| AUFGABEN |
**1)** Kopiere aus dem Text über ESG und Perception-Studien wortgetreu den Abschnitt, der mit den Worten „Frankfurt Notes –“ beginnt und mit „nicht bekannt ist.“ endet.
**2)** Welche verschiedenen zusammengesetzten Wörter, die mit „ESG-“ beginnen, enthält der Text über ESG und Perception-Studien? Führe alle auf.
**3)** Was nennt der Text über ESG und Perception-Studien als klassisches Beispiel für den Einfluss von ESG-Faktoren auf das Unternehmen?

| ZITIERTER TEXT |
......

Frankfurt Notes – ESG und Perception-Studien

Perception-Studien spielen in der IR-Arbeit eine ähnliche Rolle wie Wesentlichkeitsanalysen in der modernen ESG-Arbeit. Grundsätzlich geht es darum, die Wahrnehmung des Unternehmens durch relevante Kapitalmarktteilnehmer zu ermitteln, um mögliche Schwachstellen zu identifizieren, bevor sie für das Unternehmen kritisch werden. Im IR-Kontext kann sich Handlungsbedarf bereits dann ergeben, wenn den Investoren die Sinnhaftigkeit der ESG-Strategie des Unternehmens unklar oder – wie wir in unseren Analysen häufig feststellen – gar nicht bekannt ist.

Im Rahmen von Wesentlichkeitsanalysen sprechen wir von „doppelter Wesentlichkeit“, d.h. dem Einfluss des Unternehmens auf ESG-Faktoren und umgekehrt dem Einfluss von ESG-Faktoren auf das Unternehmen. Ein klassisches Beispiel für Letzteres ist der Fachkräftemangel, aber auch die Folgen des Klimawandels gehören dazu. Ein Unternehmen, das von der Ressource Holz abhängig ist, kann von vermehrten Waldbränden betroffen sein und muss dokumentieren, wie es mit diesem Risiko umgeht.

......

| LISTE DER DATENSÄTZE |
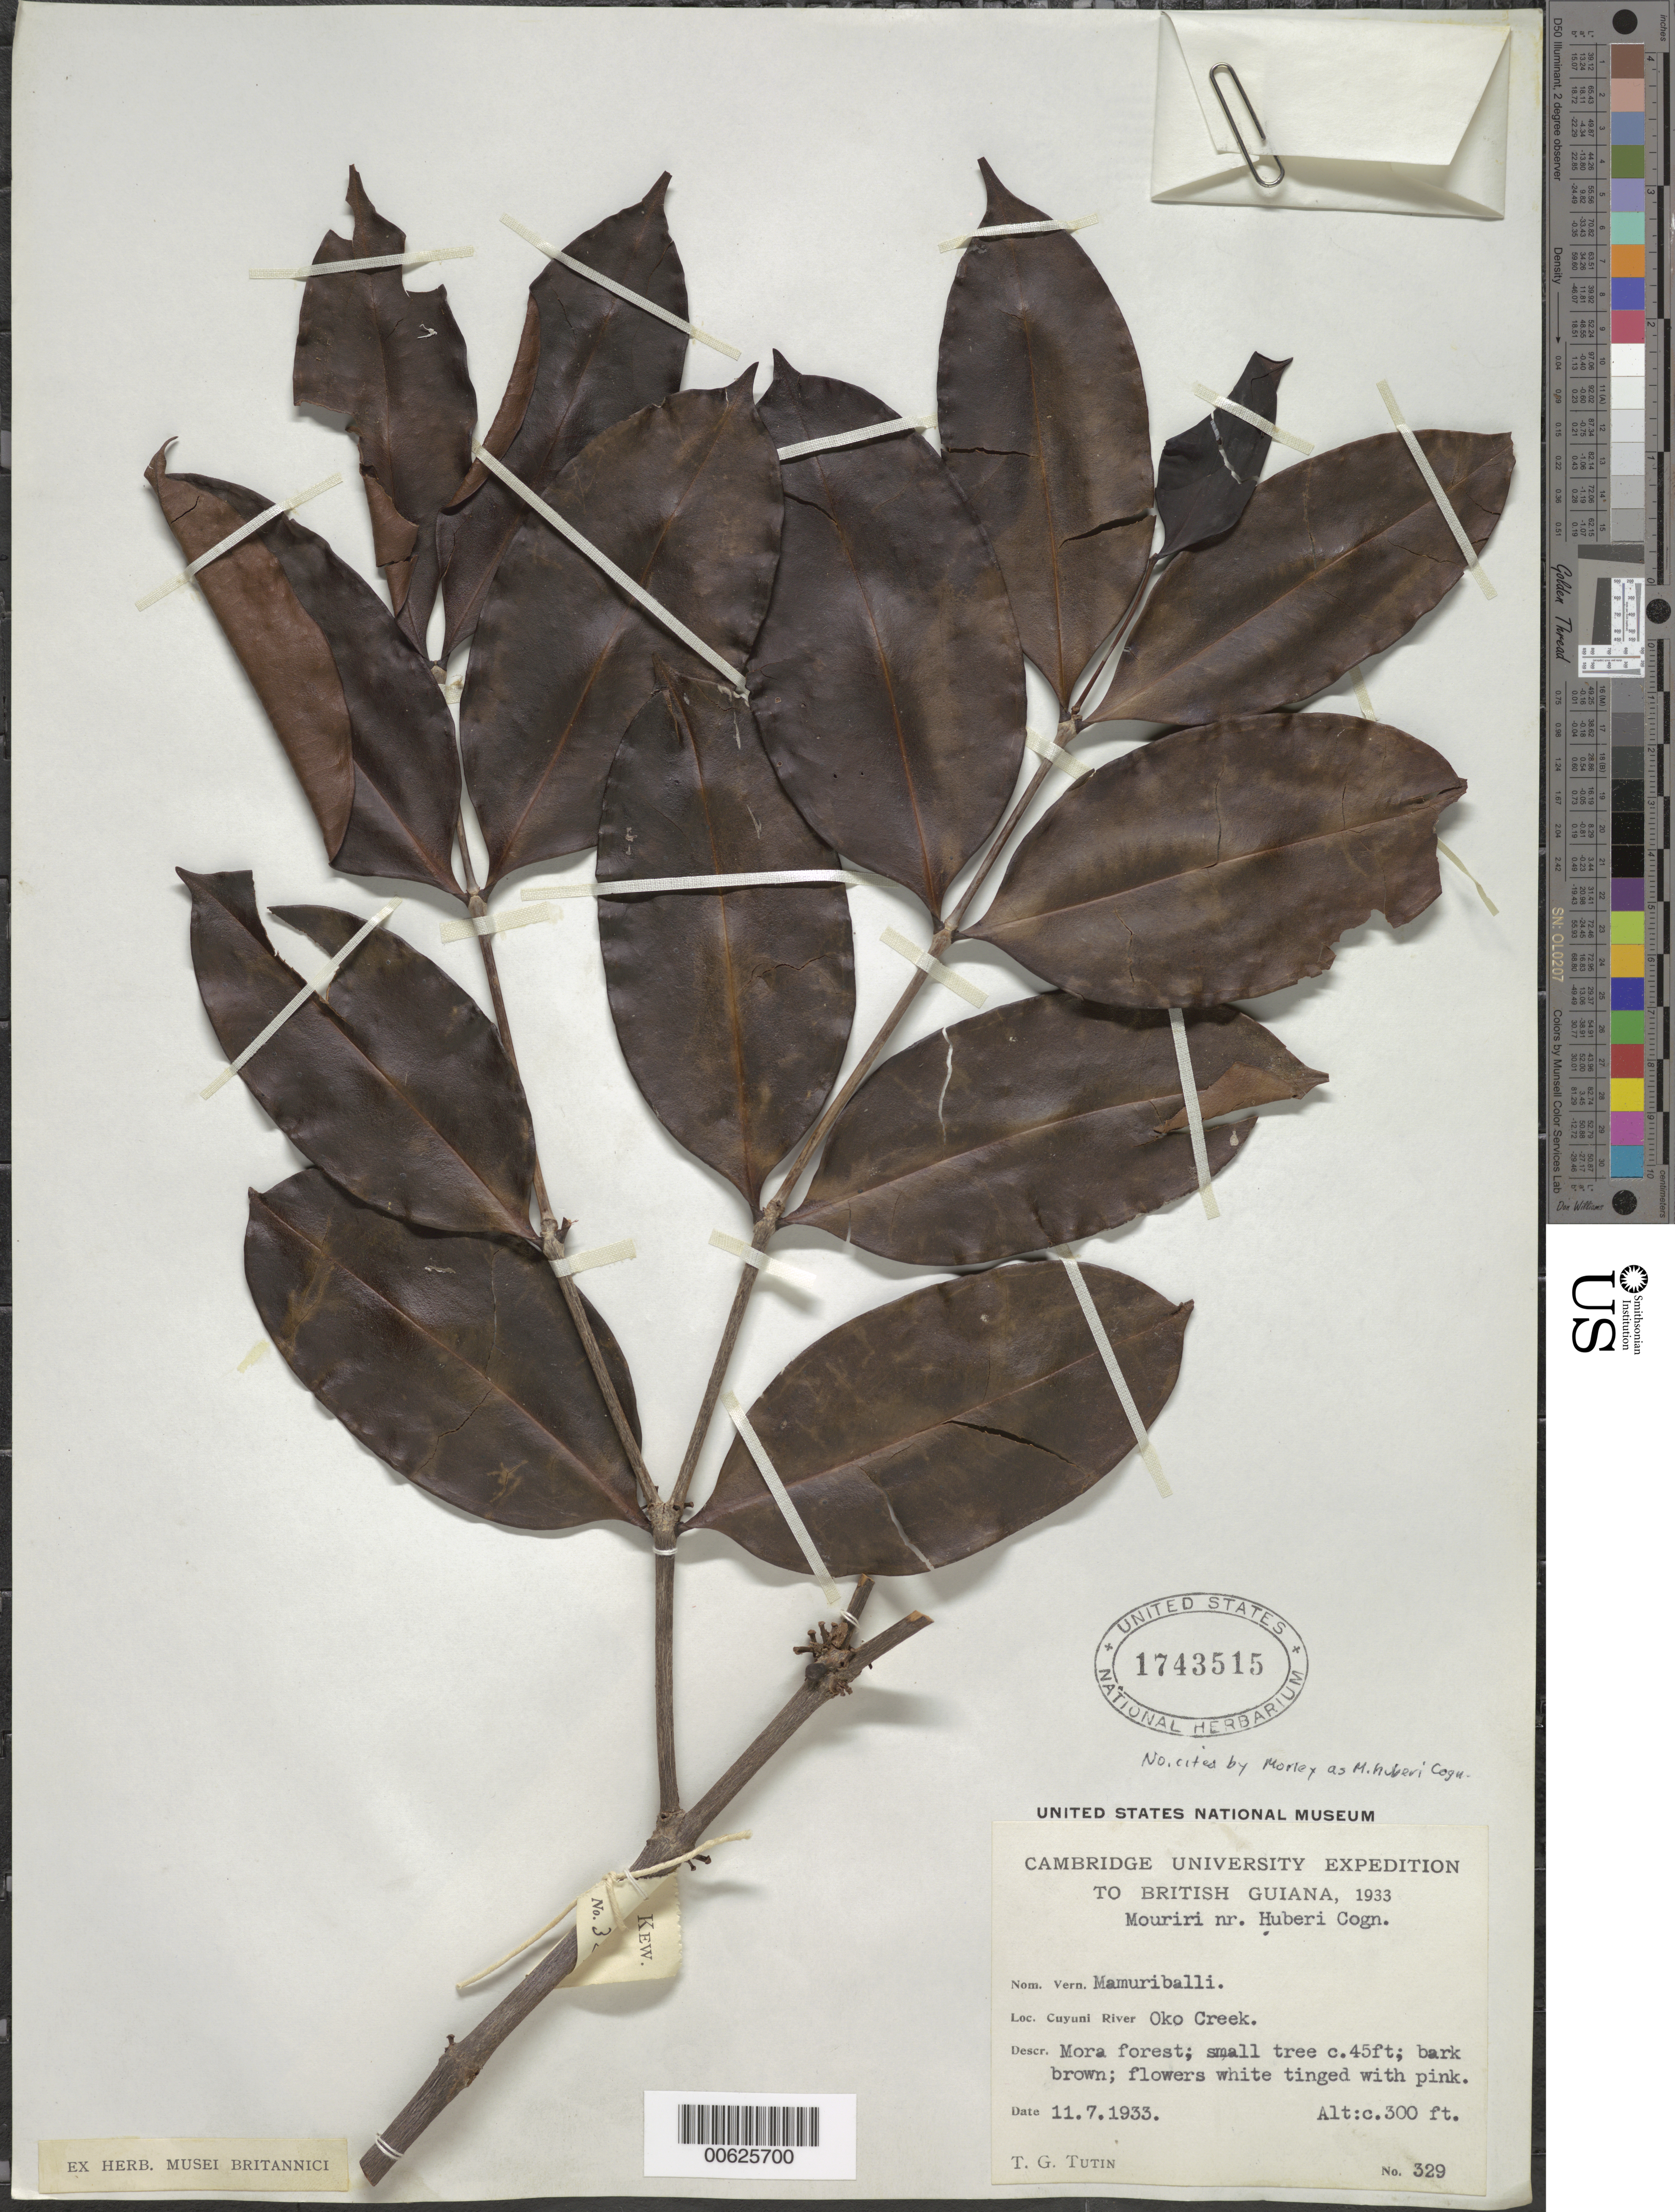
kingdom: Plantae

......

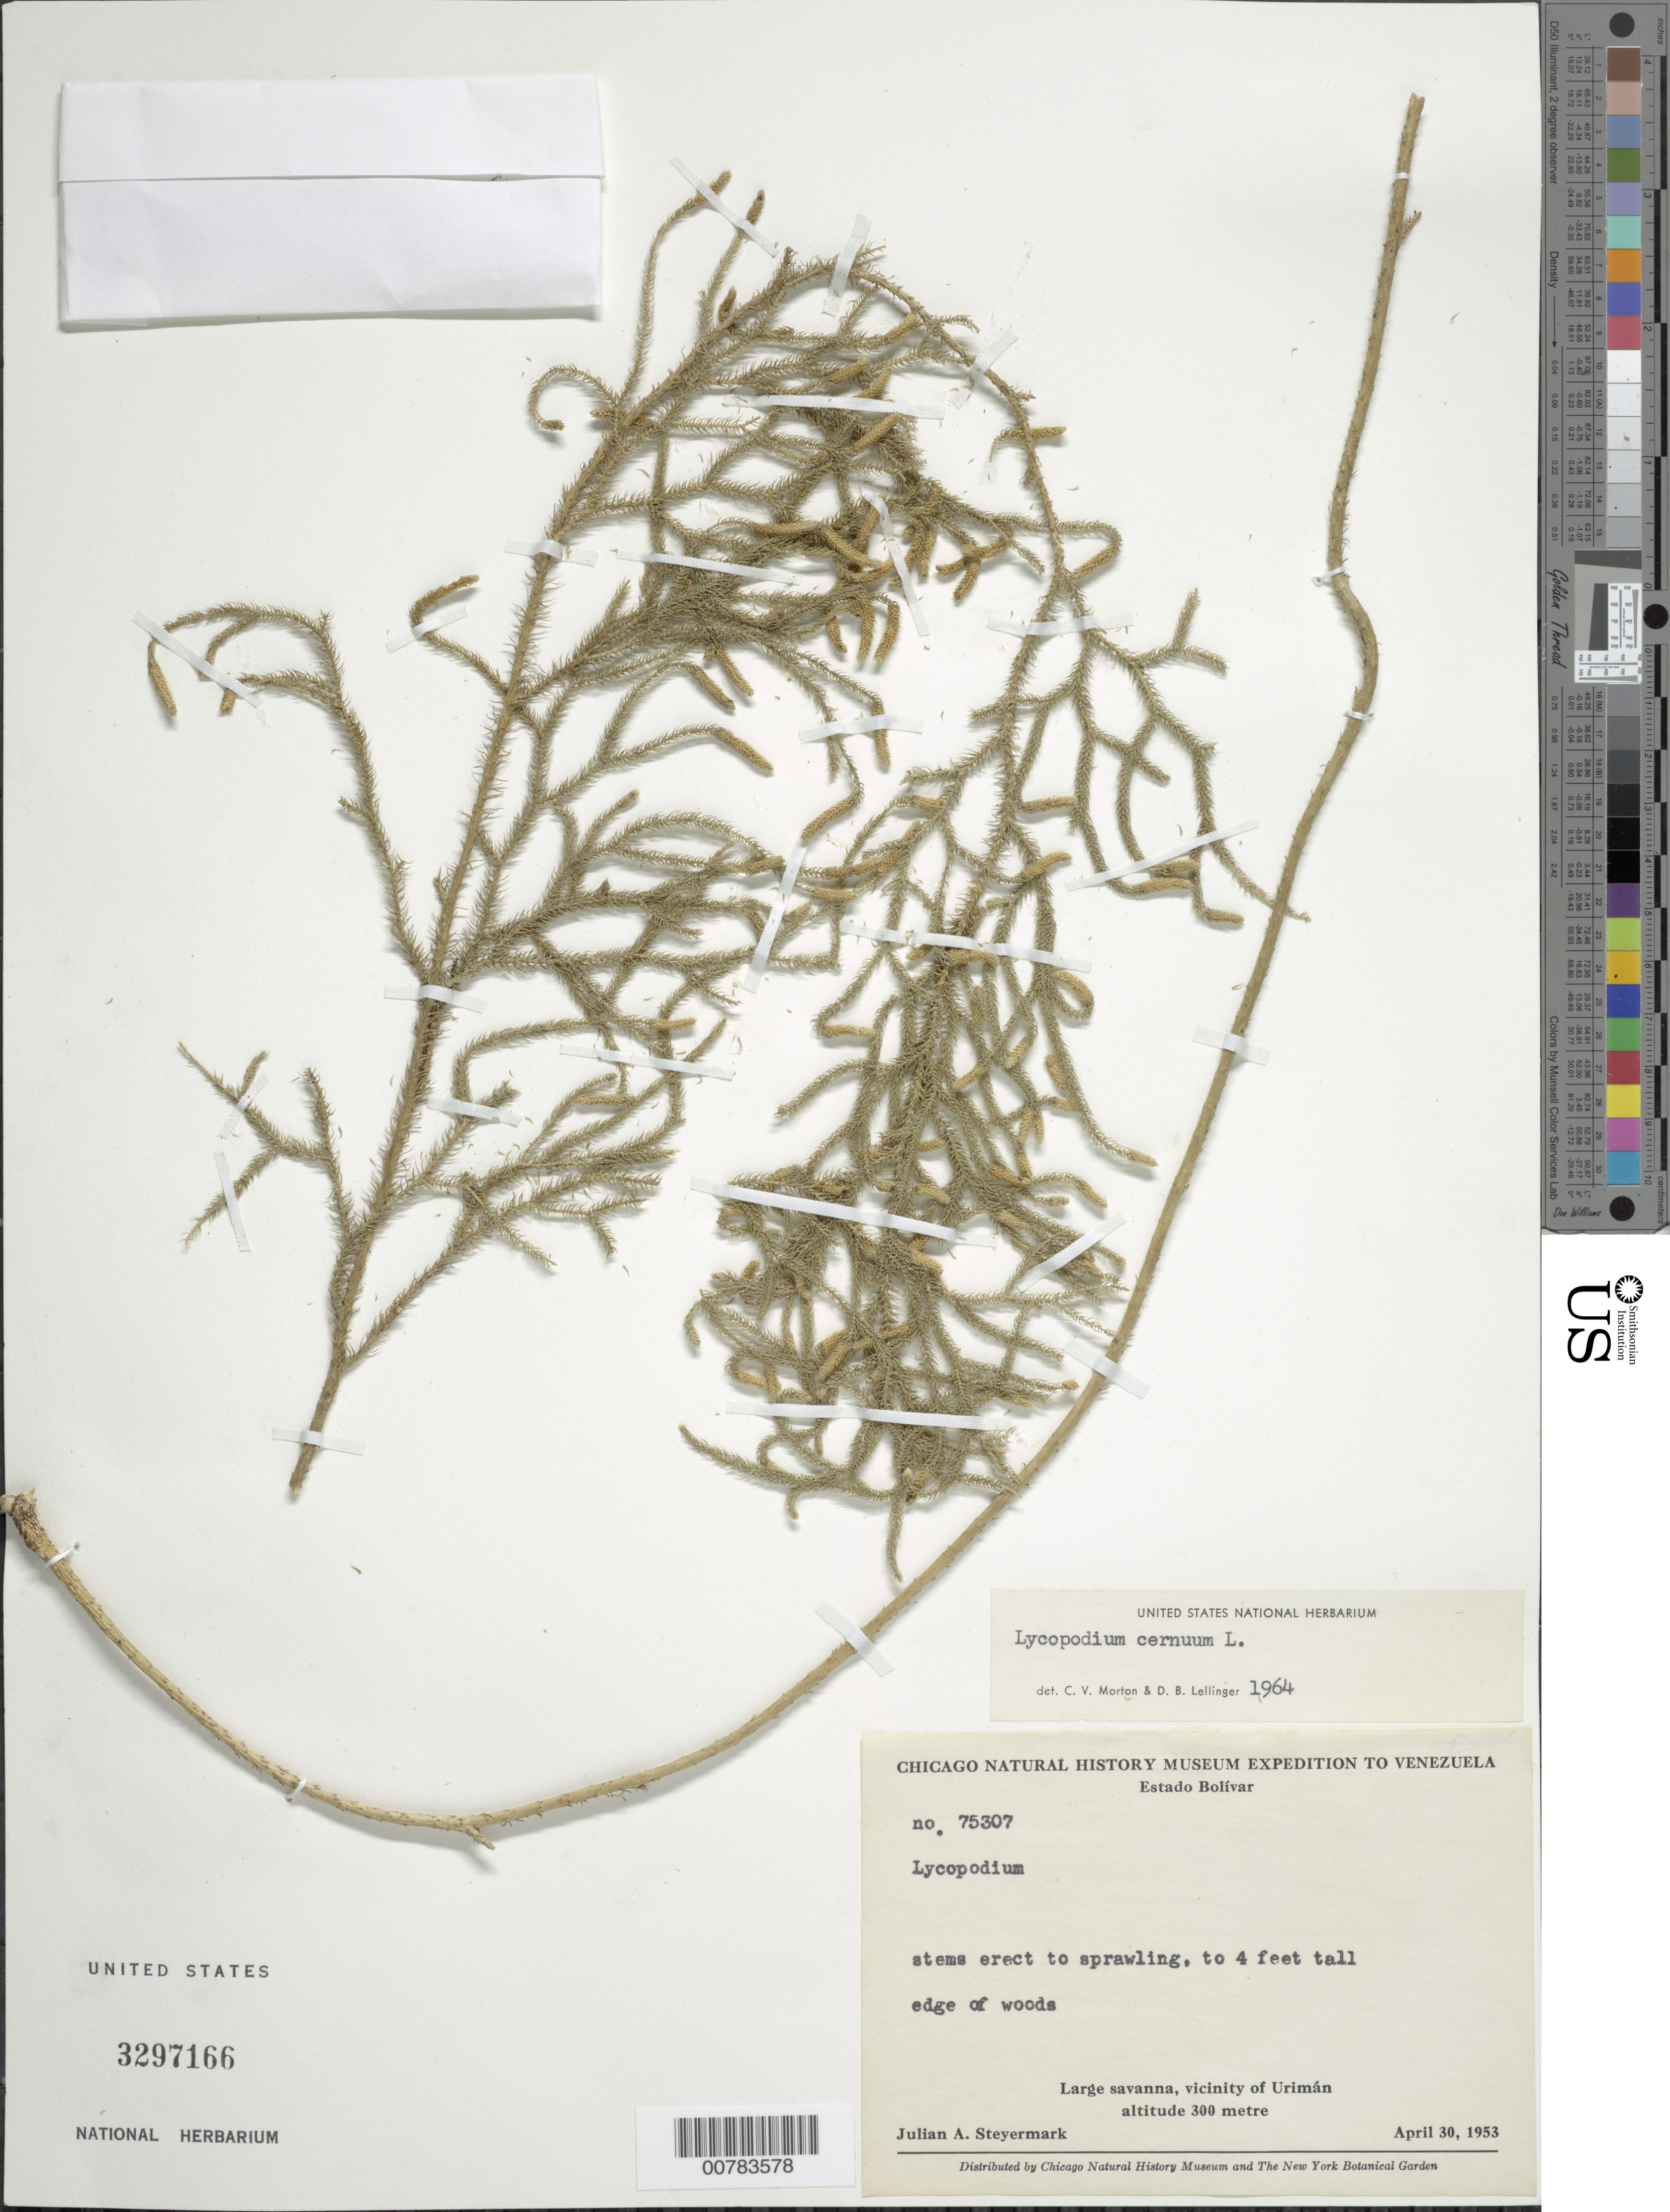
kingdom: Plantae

......

| ANTWORTEN JE AUFGABE |
**1)**
Frankfurt Notes – ESG und Perception-Studien

Perception-Studien spielen in der IR-Arbeit eine ähnliche Rolle wie Wesentlichkeitsanalysen in der modernen ESG-Arbeit. Grundsätzlich geht es darum, die Wahrnehmung des Unternehmens durch relevante Kapitalmarktteilnehmer zu ermitteln, um mögliche Schwachstellen zu identifizieren, bevor sie für das Unternehmen kritisch werden. Im IR-Kontext kann sich Handlungsbedarf bereits dann ergeben, wenn den Investoren die Sinnhaftigkeit der ESG-Strategie des Unternehmens unklar oder – wie wir in unseren Analysen häufig feststellen – gar nicht bekannt ist.

**2)** ESG-Arbeit, ESG-Strategie, ESG-Faktoren

**3)** Den Fachkräftemangel.